April 6, 2010 | The Daily Caller

Iran’s Palestinian Uprising

Hundreds of Palestinian youths wrapped in checkered headscarves held demonstrations in the West Bank last week. Some erupted in violence. Last weekend, no less than three Palestinian factions clamored to take responsibility for killing two Israeli soldiers. The week before that, the Israeli army reported “a violent riot by Palestinian youths.”

Violence has spread across both Palestinian territories in recent weeks. A new Palestinian intifada, or uprising, may be under way. If it takes off, Washington’s policymakers must know that it is ultimately Iran that will benefit.

The roots of the latest Palestinian violence can be traced to the Goldstone Report, a wildly erroneous report issued in September of last year by the United Nations Council for Human Rights. The report falsely accused Israel of targeting civilians during the December 2008-January 2009 war in Gaza.

The Palestinians were thrilled that this libelous report was getting attention on the world stage. Some leaders sought to exploit it further. To this end, the Islamic Movement, a group with close ties to Hamas, called for Arabs living in Israel to march on Jerusalem. Disturbances were reported in Eastern Jerusalem and the Old City throughout the fall.

By November, as analysts mulled the possibility of a new intifada, Palestinian President Mahmoud Abbas announced repeatedly that he did not want violence in the West Bank.

Last month, however, things heated up again. Responding to an Israeli initiative to make Jewish holy sites in the West Bank protected shrines, Palestinian leaders called for violence. Recently, former Prime Minister Ahmed Qurei threatened a “third intifada.” Iranian media outlets began calling for violence, too.

President Barack Obama’s manufactured outrage last month over Israeli housing in North Jerusalem has only drawn out the crisis. The Palestinians took their cue from him, announcing “days of rage” and disturbances that have lasted for more than two weeks.

By even tacitly encouraging Palestinian frustration, the president is playing right into Iran’s hands. Here’s how:

The Palestinians are currently in a low-level civil war. The West Bank and the Gaza Strip are now governed by two rival Palestinian factions. Hamas controls the Gaza Strip. Fatah controls the West Bank.

Hamas and Iran have both stated recently that the Palestinians can regain unity if they join forces to fight against Israel. In reality, however, a new intifada would almost certainly lead to another round of internecine war.

By its own admission, Hamas is in a constant state of war against Israel.
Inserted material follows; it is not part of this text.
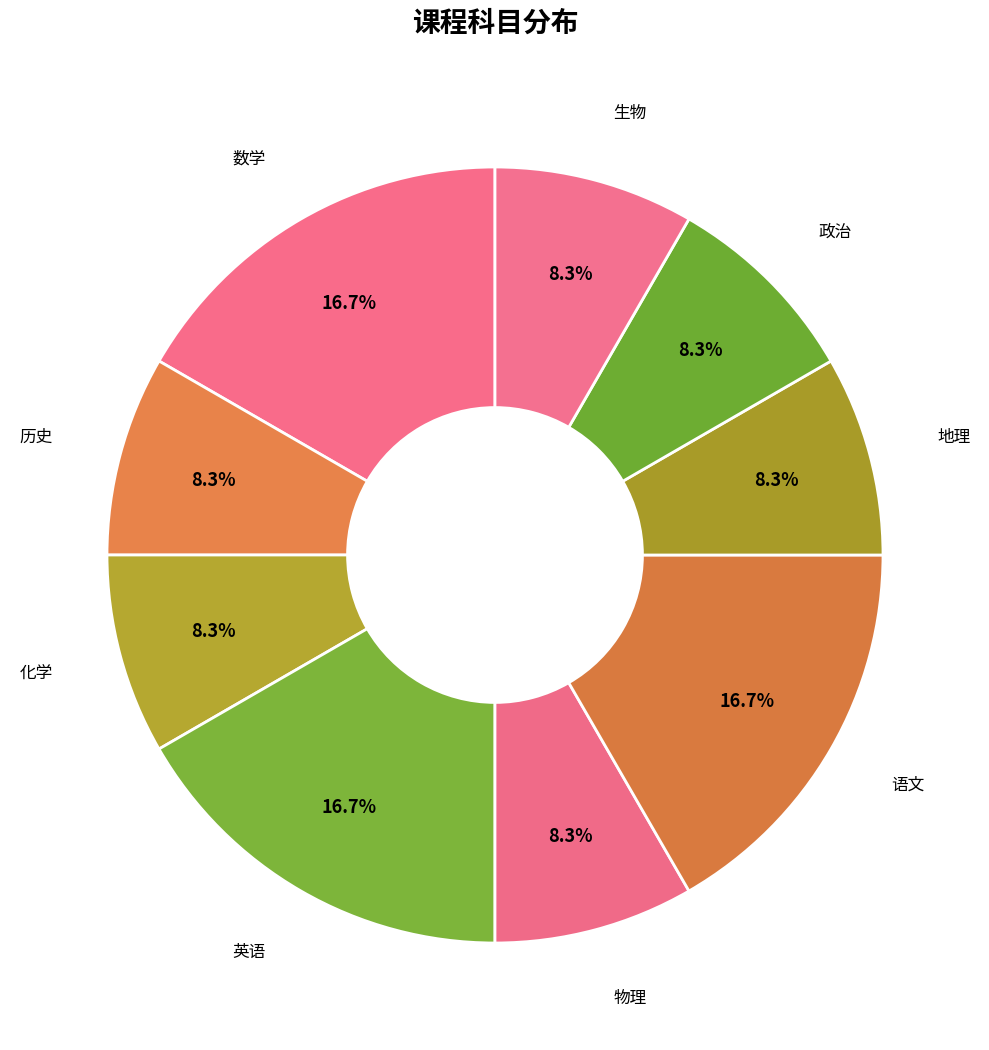

To the nearest percent, what portion does 生物 represent?

8%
The group has fired thousands of rockets at Israel in recent years, and smuggles in tons of weapons in preparation for another war against Israel. It has little to lose by calling for renewed violence.
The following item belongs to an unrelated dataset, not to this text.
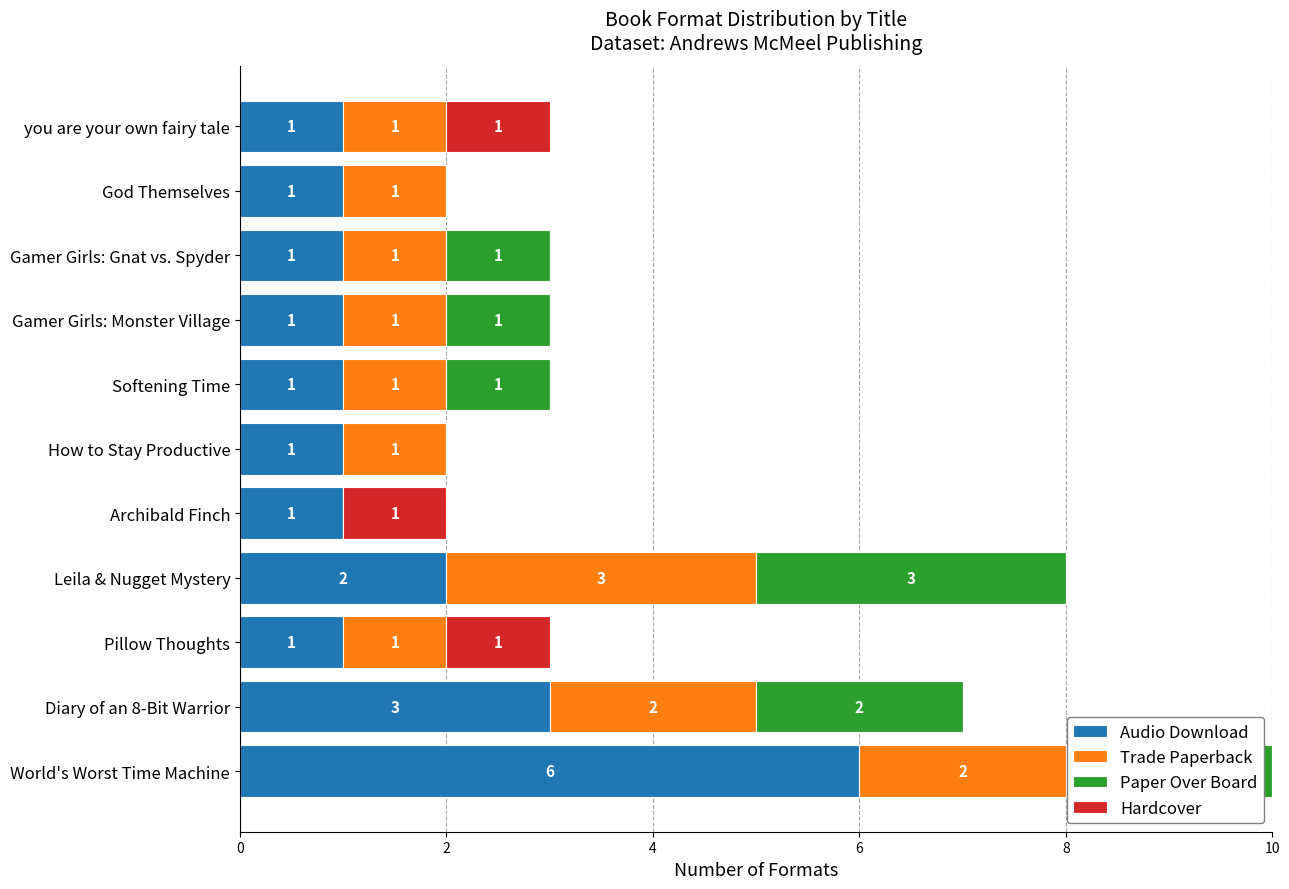

How many categories are shown in the chart?

11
The West Bank, however, has much to lose. It has been on life support since 2007, after Hamas conquered the Gaza Strip from the Fatah faction in a brutal war. To save the West Bank from a similar fate, the U.S. and Israel began providing the Fatah faction military and economic assistance.

For more than three years, U.S. and Israeli intelligence, military training, and cash infusions have kept the West Bank stable and growing. The GDP is projected to grow an estimated 7 to10 percent there this year. As journalist Avi Issacharov of the left-leaning Haaretz Israeli newspaper noted recently, “Things have never looked so good.”

If the Fatah faction and other West Bank factions launch a new intifada, it could very well satisfy their desire for violence against Israel, but it will ultimately weaken their hold on the West Bank. The violence would almost certainly prompt the departure of the U.S. and Israel, who have been working with Fatah because it professes to be non-violent.

Without a U.S. or Israeli presence, the West Bank’s safety net would be lost. Fatah would be susceptible to a replay of the 2007 Hamas offensive. Indeed, Hamas still has an underground presence in the West Bank, thanks to Iranian support.

It is for this reason that Iran continues to agitate for a new uprising. Indeed, the Mullahs just named a new figurehead for their “International Conference on Support for Palestinian Intifada,” the Tehran Times newspaper reported Monday.

The Obama administration should now step back and recognize that the current round of violence in the Middle East is not a spontaneous form of Palestinian self-expression. Iran is trying to engineer a new round of violence that will destabilize the West Bank. If successful, Fatah’s West Bank could go the way of Gaza.